A transferência para o CDP I de Pinheiros, especializado em crimes contra a dignidade sexual, reflete a gravidade das acusações. O magistrado destacou que a prisão é necessária para evitar a destruição de provas e a intimidação de testemunhas, já que Hytalo e Israel teriam tentado obstruir as investigações após tomarem conhecimento do inquérito. A possibilidade de transferência para a Paraíba, onde o caso tramita, ainda está sob análise do MP-PB.
- Ações judiciais: Prisão preventiva, suspensão de redes sociais, desmonetização.
- Apreensões: Oito celulares e um veículo de luxo.
- Local do presídio: CDP I de Pinheiros, São Paulo.
- Risco apontado: Tentativa de fuga para fora do Brasil.
Impacto social e político da denúncia
O caso ganhou proporções nacionais, impulsionando debates no Congresso Nacional. Após o vídeo de Felca, o presidente da Câmara, Hugo Motta, anunciou a criação de um grupo de trabalho para discutir a proteção de menores na internet. Projetos de lei, como a proposta “Lei Felca”, sugerida pela ex-ministra Cristiane Britto, buscam aumentar as penas para aliciamento infantil online. A Comissão de Constituição e Justiça (CCJ) da Câmara aprovou alterações no ECA para reforçar a fiscalização de conteúdos digitais.
A sociedade civil também reagiu. Em frente ao Departamento Estadual de Investigações Criminais (Deic) em São Paulo, adolescentes que acompanhavam Hytalo protestaram pedindo sua libertação, enquanto outros criticaram as denúncias de Felca. O youtuber, em entrevista ao Fantástico, reforçou que seu objetivo é proteger crianças e adolescentes, destacando que passou um ano coletando evidências antes de publicar o vídeo.
Próximos passos da investigação
As autoridades continuam analisando os dispositivos apreendidos para reunir provas adicionais. O MP-PB também investiga os pais dos adolescentes envolvidos, suspeitando que alguns receberam vantagens financeiras para permitir a participação dos filhos nos vídeos. A possibilidade de emancipação irregular de menores, mencionada em algumas denúncias, está sob escrutínio, com indícios de que Hytalo oferecia benefícios para garantir a presença dos jovens em suas produções.

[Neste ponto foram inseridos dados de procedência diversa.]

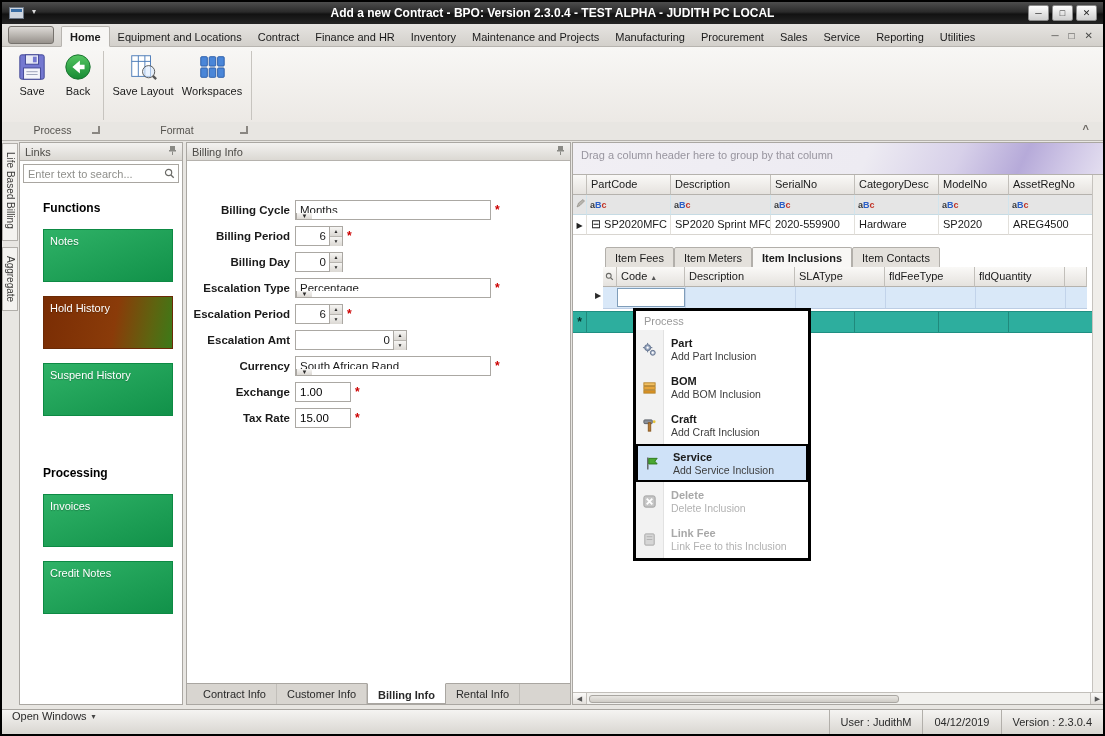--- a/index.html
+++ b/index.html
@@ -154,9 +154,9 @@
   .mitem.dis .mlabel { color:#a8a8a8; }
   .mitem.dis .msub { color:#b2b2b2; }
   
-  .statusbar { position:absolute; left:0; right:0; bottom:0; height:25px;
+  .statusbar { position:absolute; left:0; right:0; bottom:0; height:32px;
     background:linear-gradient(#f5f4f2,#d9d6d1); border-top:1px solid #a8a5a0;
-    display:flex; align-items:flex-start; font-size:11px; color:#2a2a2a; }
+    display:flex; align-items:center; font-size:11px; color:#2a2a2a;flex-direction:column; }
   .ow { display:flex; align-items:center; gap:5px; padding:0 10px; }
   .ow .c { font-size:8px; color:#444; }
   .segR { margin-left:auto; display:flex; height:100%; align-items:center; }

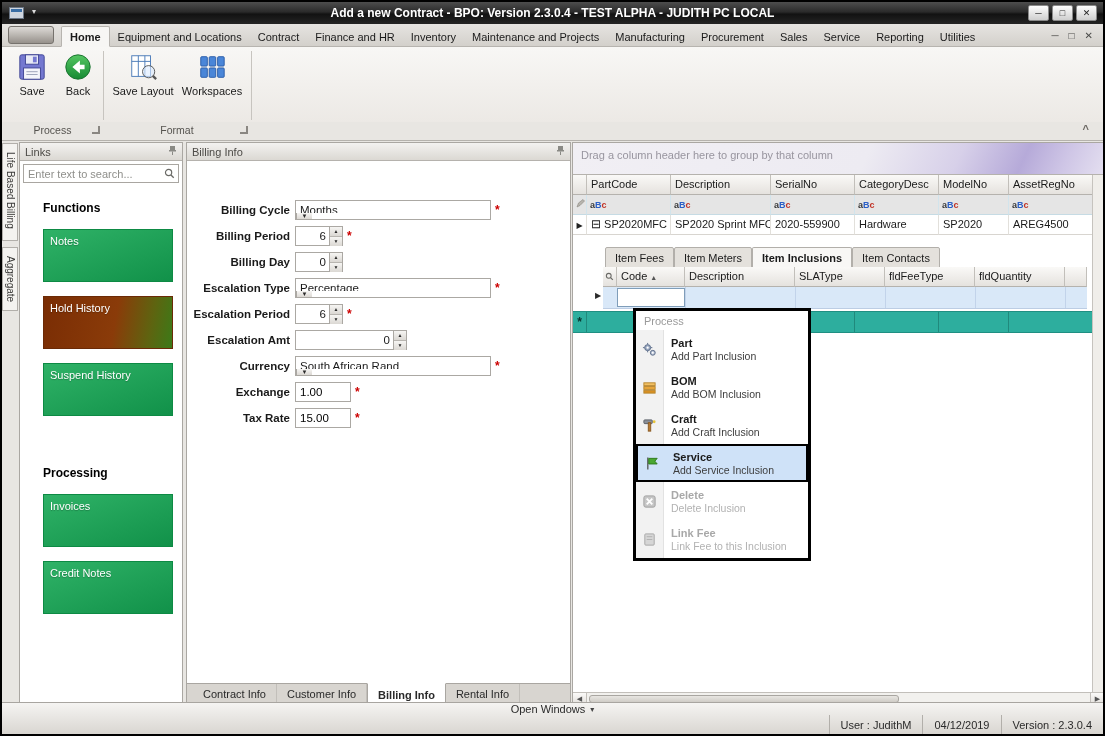--- a/index.html
+++ b/index.html
@@ -589,6 +589,7 @@
       <div class="seg">User : JudithM</div>
       <div class="seg">04/12/2019</div>
       <div class="seg">Version : 2.3.0.4</div>
+      <div class="seg">TEST ALPHA - JUDITH PC LOCAL</div>
     </div>
   </div>
 

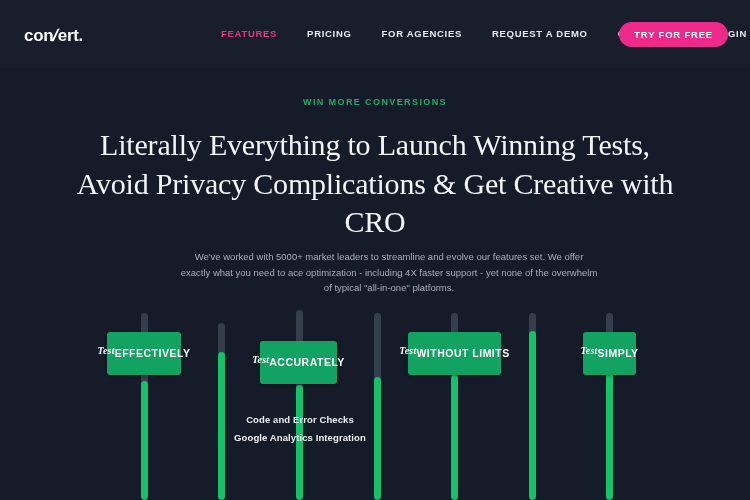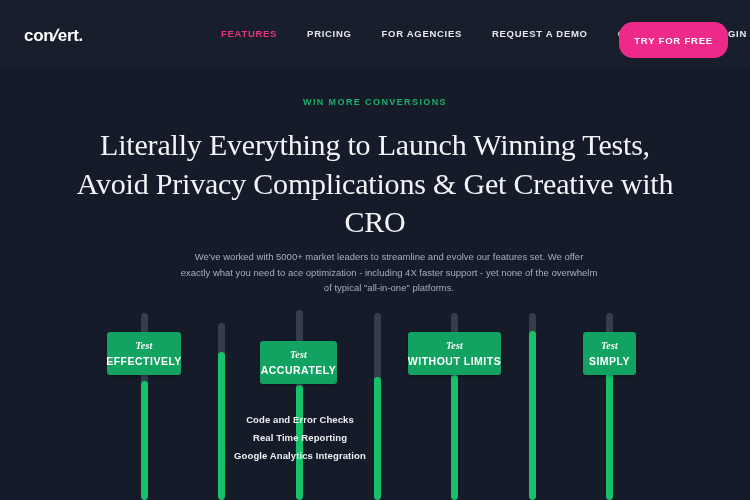--- a/index.html
+++ b/index.html
@@ -79,7 +79,7 @@
   }
   .cta-btn {
     position:absolute; right:22px; top:22px;
-    height:36px;
+    height:25px;
     padding:10px 15px;
     border-radius:14px;
     background:#ed2a89;

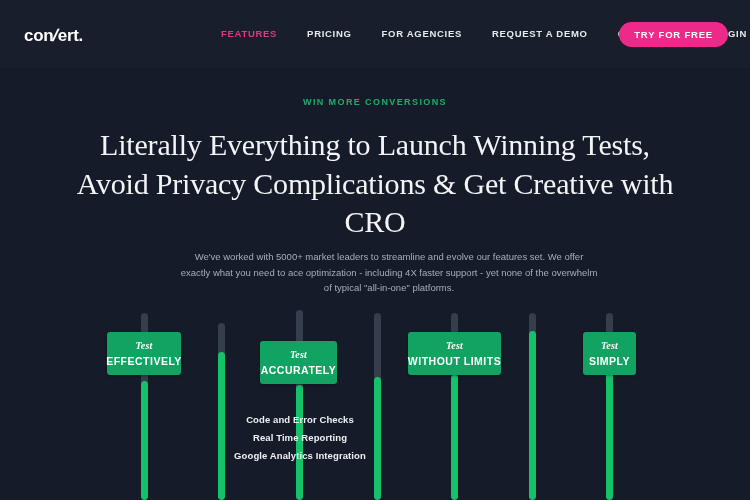--- a/index.html
+++ b/index.html
@@ -147,7 +147,7 @@
     background:#12a262;
     border-radius:3px;
     display:flex;
-    flex-direction:column;
+    flex-direction:row;
     align-items:center;
     justify-content:center;
     z-index:20;

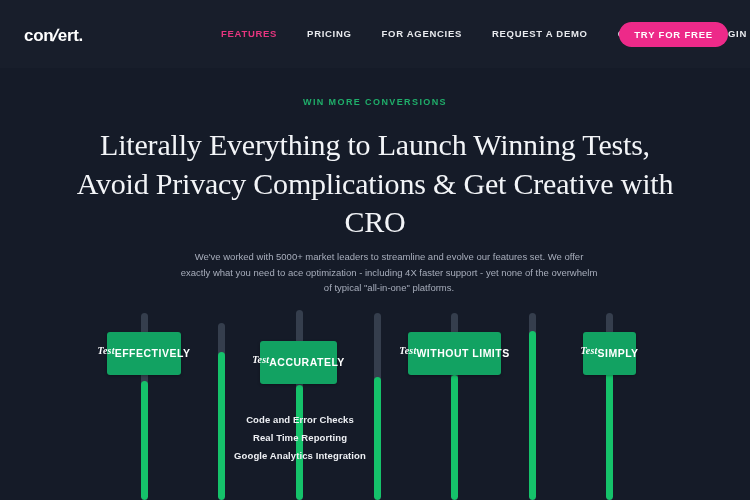--- a/index.html
+++ b/index.html
@@ -275,7 +275,6 @@
 
   <ul class="feature-list" id="feature-list">
       <li>Code and Error Checks</li>
-      <li>Real Time Reporting</li>
       <li>Google Analytics Integration</li>
     </ul>
 

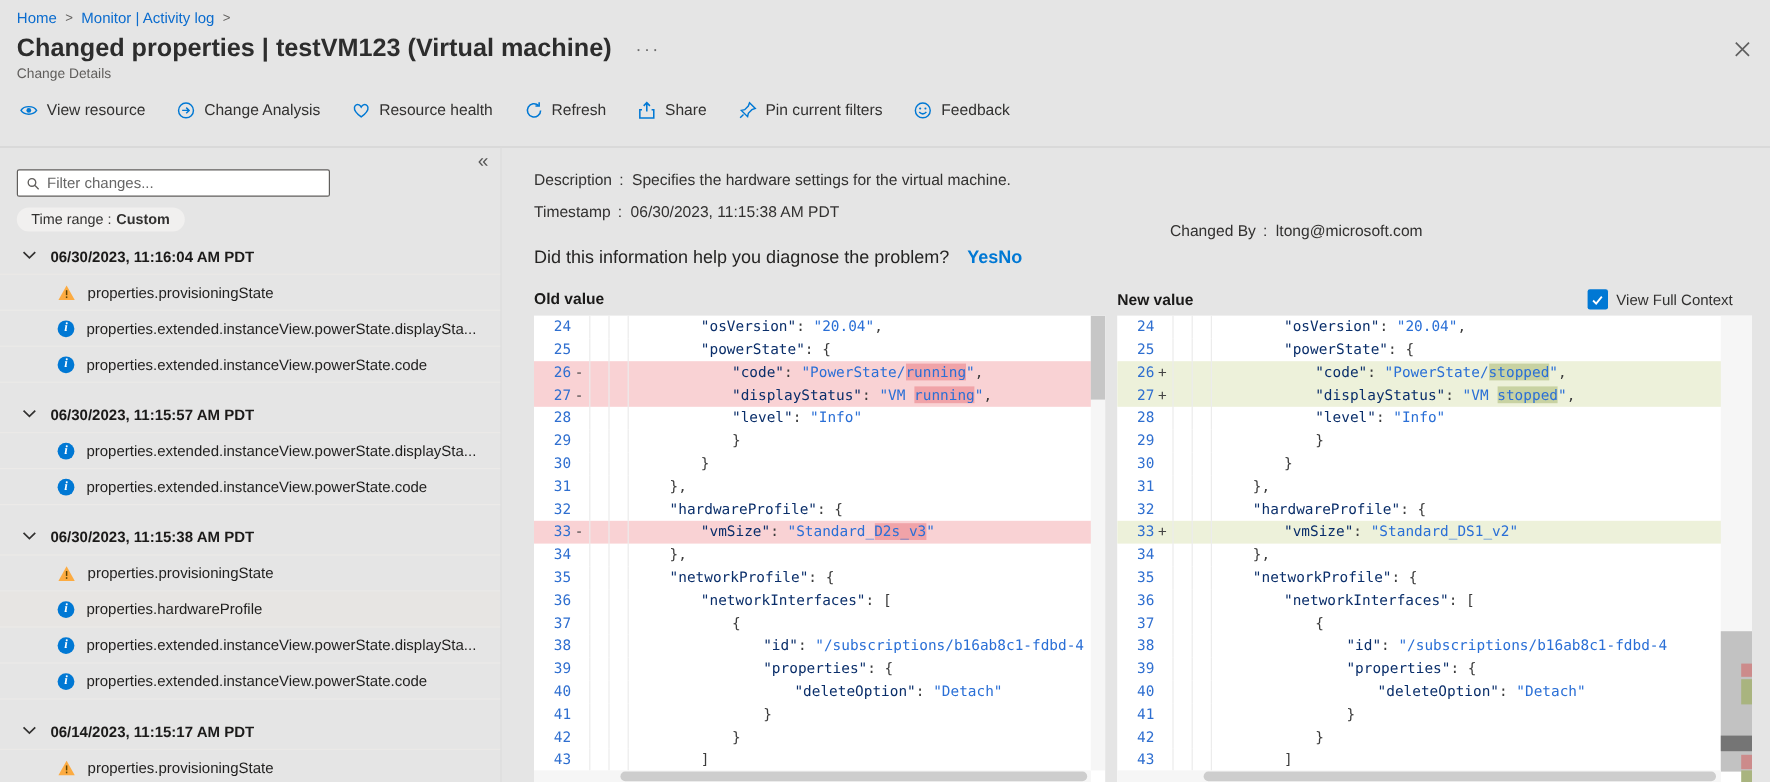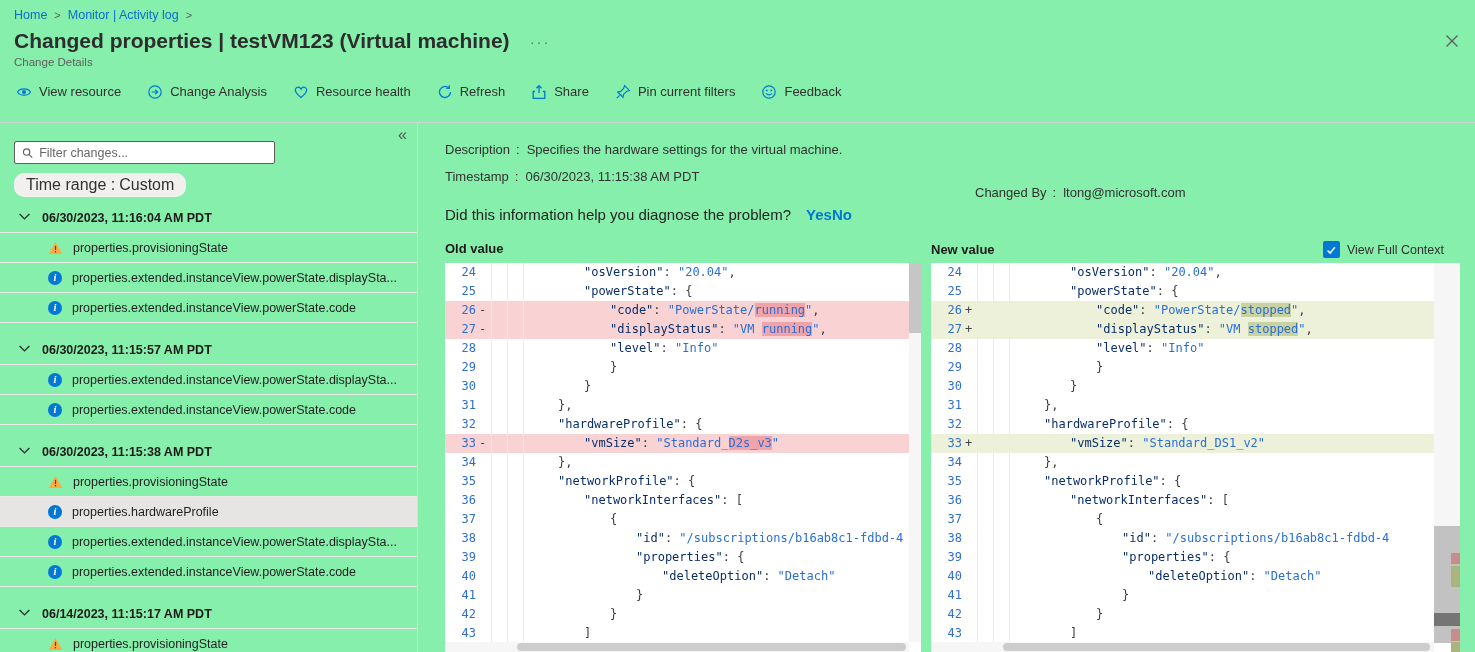--- a/index.html
+++ b/index.html
@@ -5,7 +5,7 @@
   *{box-sizing:border-box;margin:0;padding:0}
   html,body{width:1475px;height:652px;overflow:hidden;background:#fff;
     font-family:"Liberation Sans",sans-serif;color:#323130}
-  .page{position:relative;width:1475px;height:652px;background:#86efac}
+  .page{position:relative;width:1475px;height:652px;background:#e5e5e5}
 
   
   .breadcrumb{display:flex;align-items:center;gap:7px;padding:8px 0 0 14px;font-size:12.5px}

A defesa do casal, representada pelo advogado Felipe Cassimiro, classificou a prisão como “ilegal” e anunciou a intenção de entrar com um pedido de habeas corpus. Enquanto isso, Hytalo e Israel permanecem no CDP I de Pinheiros, aguardando possíveis desdobramentos, como a transferência para a Paraíba ou novas decisões judiciais.
- Investigações em curso: Análise de dispositivos eletrônicos e depoimentos de pais.
- Defesa do casal: Planeja habeas corpus contra prisão preventiva.
- Debate legislativo: Projetos de lei para proteção de menores online.
- Reação pública: Protestos de apoiadores e críticas às denúncias.